LPs that have invested in at least one dedicated GP-led secondaries fund

16%

LPs that have not yet invested in a GP-led fund but would like to

That trend has now swung back, and Eaves anticipates supply and demand for LP-led transactions to continue into 2024. As investors have returned to the secondaries market, it has also given secondaries buyers the opportunity to achieve much-needed diversification, Eaves adds. “The foundations of secondaries are all about diversification and about these LP portfolio trades, essentially.”
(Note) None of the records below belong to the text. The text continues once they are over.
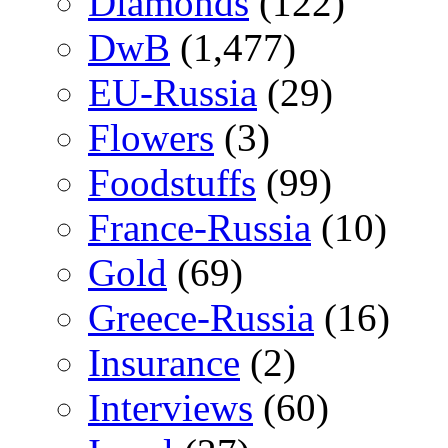
Diamonds
(122)
DwB
(1,477)
EU-Russia
(29)
Flowers
(3)
Foodstuffs
(99)
France-Russia
(10)
Gold
(69)
Greece-Russia
(16)
Insurance
(2)
Interviews
(60)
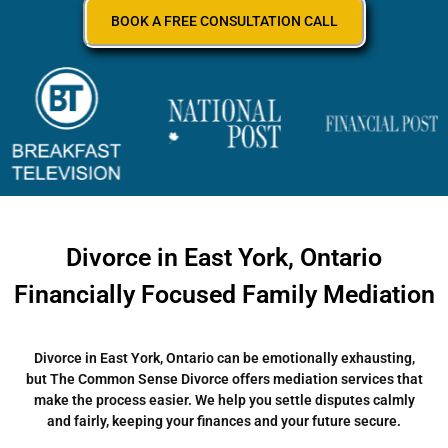
BOOK A FREE CONSULTATION CALL
Divorce in East York, Ontario
Financially Focused Family Mediation
Divorce in East York, Ontario can be emotionally exhausting,
but The Common Sense Divorce offers mediation services that
make the process easier. We help you settle disputes calmly
and fairly, keeping your finances and your future secure.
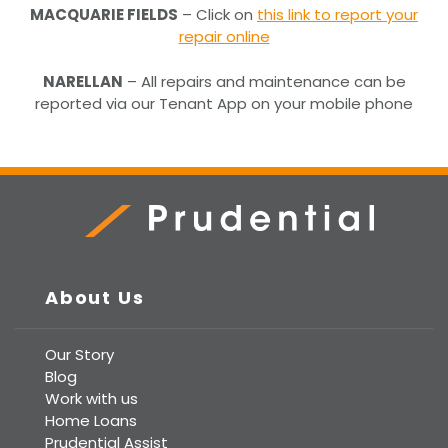
MACQUARIE FIELDS
– Click on
this link to report your
repair online
NARELLAN
– All repairs and maintenance can be
reported via our Tenant App on your mobile phone
Prudential Real Estate
About Us
Our Story
Blog
Work with us
Home Loans
Prudential Assist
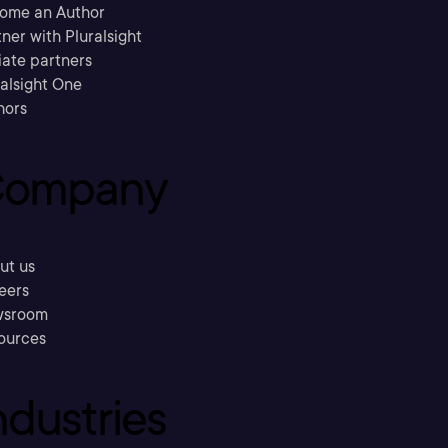
ome an Author
ner with Pluralsight
liate partners
ralsight One
hors
ompany
ut us
eers
sroom
ources
ndustries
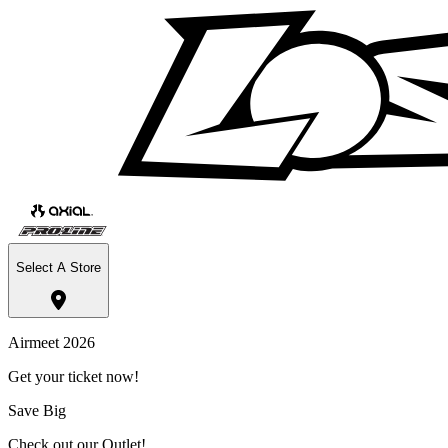
Select A Store
Airmeet 2026
Get your ticket now!
Save Big
Check out our Outlet!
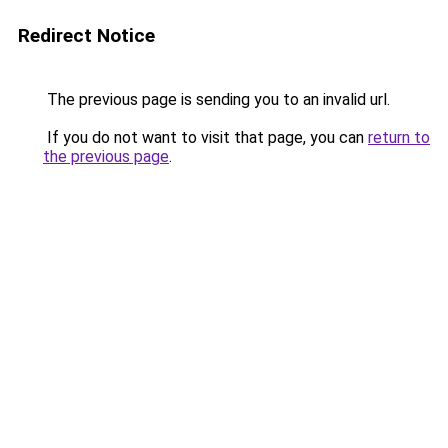
Redirect Notice
The previous page is sending you to an invalid url.
If you do not want to visit that page, you can
return to
the previous page
.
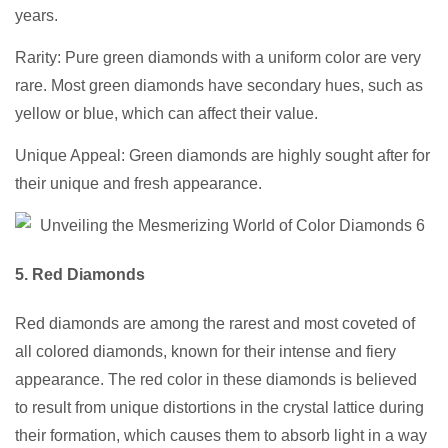
years.
Rarity: Pure green diamonds with a uniform color are very
rare. Most green diamonds have secondary hues, such as
yellow or blue, which can affect their value.
Unique Appeal: Green diamonds are highly sought after for
their unique and fresh appearance.
5. Red Diamonds
Red diamonds are among the rarest and most coveted of
all colored diamonds, known for their intense and fiery
appearance. The red color in these diamonds is believed
to result from unique distortions in the crystal lattice during
their formation, which causes them to absorb light in a way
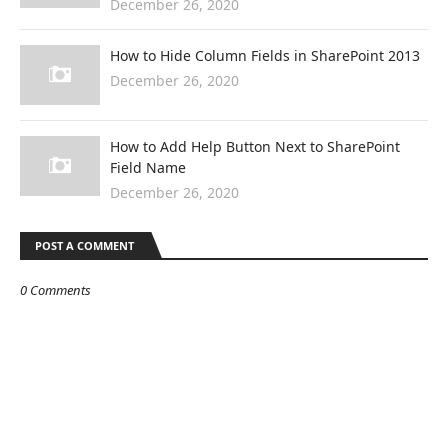
December 26, 2020
How to Hide Column Fields in SharePoint 2013
December 26, 2020
How to Add Help Button Next to SharePoint
Field Name
December 26, 2020
POST A COMMENT
0 Comments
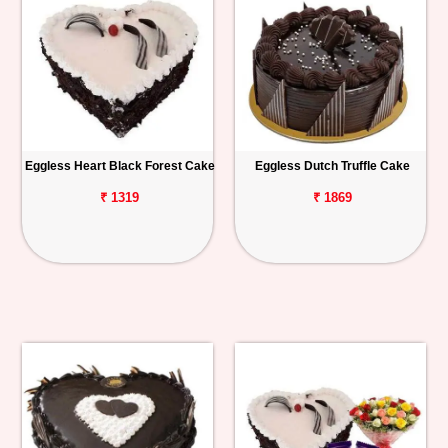
Eggless Heart Black Forest Cake
Eggless Dutch Truffle Cake
₹ 1319
₹ 1869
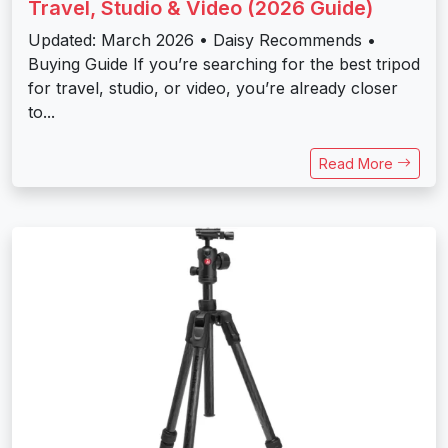
Travel, Studio & Video (2026 Guide)
Updated: March 2026 • Daisy Recommends •
Buying Guide If you’re searching for the best tripod
for travel, studio, or video, you’re already closer
to...
Read More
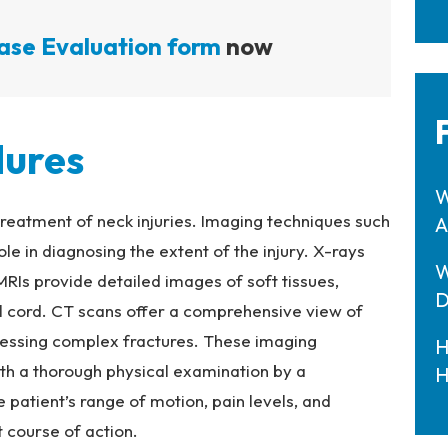
ase Evaluation form
now
dures
W
 treatment of neck injuries. Imaging techniques such
A
ole in diagnosing the extent of the injury. X-rays
W
 MRIs provide detailed images of soft tissues,
D
al cord. CT scans offer a comprehensive view of
ssessing complex fractures. These imaging
H
ith a thorough physical examination by a
H
 patient’s range of motion, pain levels, and
 course of action.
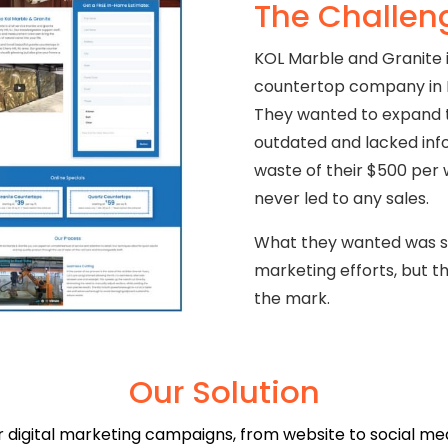
The Challen
KOL Marble and Granite i
countertop company in N
They wanted to expand th
outdated and lacked info
waste of their $500 per 
never led to any sales.
What they wanted was se
marketing efforts, but t
the mark.
Our Solution
digital marketing campaigns, from website to social medi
The LP Perspectives 2024 Study found that overall investor interest in transacting on the secondaries market remains roughly in line with last year’s findings. The proportion of LPs that are looking to only buy, or to both buy and sell, fund stakes on the secondaries market in the next 12 months has grown over the last year, reaching 32 percent and 9 percent respectively.

LPs such as Florida State Board of Administration and Los Angeles County Employees Retirement Association have been actively tapping the secondaries market as buyers, affiliate title Secondaries Investor has reported. LPs that have set themselves up to lead on secondaries transactions remain a rarity, however. Most LPs with which PJT has spoken want to take an opportunistic approach, Schluter says.

Meanwhile, the proportion of LPs that are looking to only sell stakes on the secondaries market has declined, with 16 percent indicating they are planning to focus on offloading interests compared with 22 percent last year.

‘Watch-and-wait’

Many LPs are not looking to “do transactions for the sake of it” by accepting massive discounts, Eaves says. “Transactions only happen if people can get comfortable. There’s still a bit of watch-and-wait going on,” she adds. There is some frustration on the buyside – although firms are seeking out opportunities, they are not necessarily getting the pricing they would have hoped to achieve.

Fund stakes transactions have been a “pretty buoyant part of the market… consistently so”, with some large transactions achieved across the last year, Eaves says. However, she notes that the “flurry of activity” that some expected has not fully come to pass.